### What you are asked to do
Answer with nothing but the number of lines in the listing below that contain "elbow".

══════════════════════════════

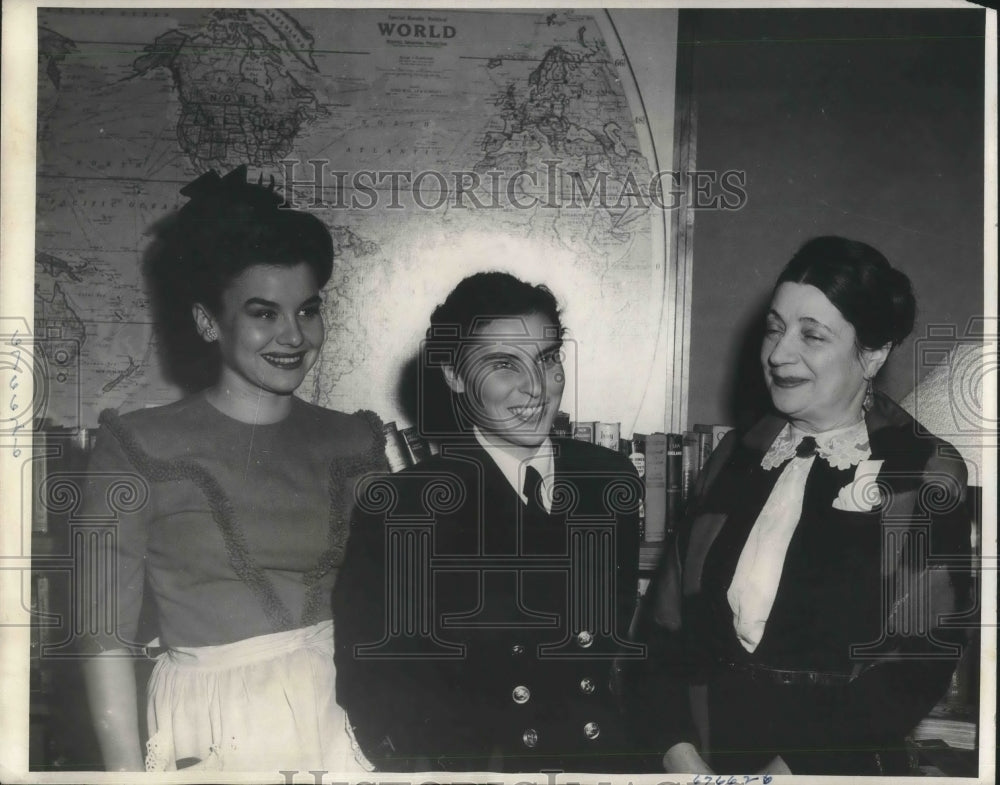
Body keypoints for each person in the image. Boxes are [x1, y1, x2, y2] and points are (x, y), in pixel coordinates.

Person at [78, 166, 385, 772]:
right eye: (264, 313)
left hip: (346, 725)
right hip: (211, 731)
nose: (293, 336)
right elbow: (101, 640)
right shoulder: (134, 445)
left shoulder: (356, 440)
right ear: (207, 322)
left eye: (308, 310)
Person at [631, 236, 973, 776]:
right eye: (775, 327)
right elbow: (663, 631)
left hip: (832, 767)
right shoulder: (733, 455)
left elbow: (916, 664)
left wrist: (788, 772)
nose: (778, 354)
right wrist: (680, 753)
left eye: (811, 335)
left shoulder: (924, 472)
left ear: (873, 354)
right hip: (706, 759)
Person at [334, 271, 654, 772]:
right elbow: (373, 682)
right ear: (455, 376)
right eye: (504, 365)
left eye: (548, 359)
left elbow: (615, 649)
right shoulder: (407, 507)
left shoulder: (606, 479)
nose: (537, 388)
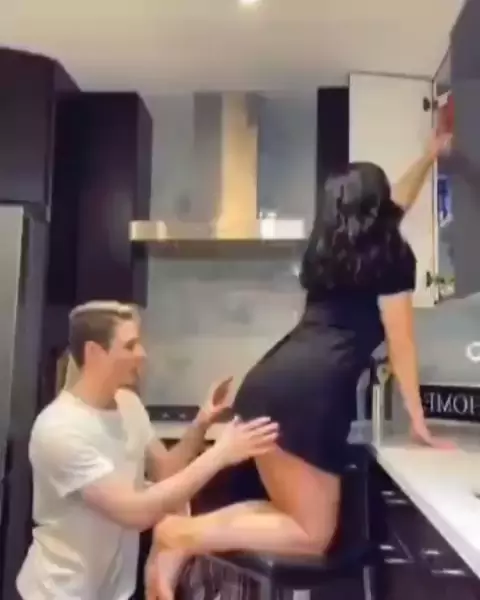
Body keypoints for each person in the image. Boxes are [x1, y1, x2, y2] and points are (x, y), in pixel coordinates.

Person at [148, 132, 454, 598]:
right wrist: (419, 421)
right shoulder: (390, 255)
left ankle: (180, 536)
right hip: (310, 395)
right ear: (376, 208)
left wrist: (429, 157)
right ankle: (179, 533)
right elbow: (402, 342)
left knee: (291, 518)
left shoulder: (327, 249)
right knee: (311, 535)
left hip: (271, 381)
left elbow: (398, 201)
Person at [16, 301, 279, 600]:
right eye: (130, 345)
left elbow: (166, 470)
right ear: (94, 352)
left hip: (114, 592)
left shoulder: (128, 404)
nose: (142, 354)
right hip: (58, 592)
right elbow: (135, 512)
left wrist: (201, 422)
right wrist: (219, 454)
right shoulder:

══════════════════════════════

### Completed task
9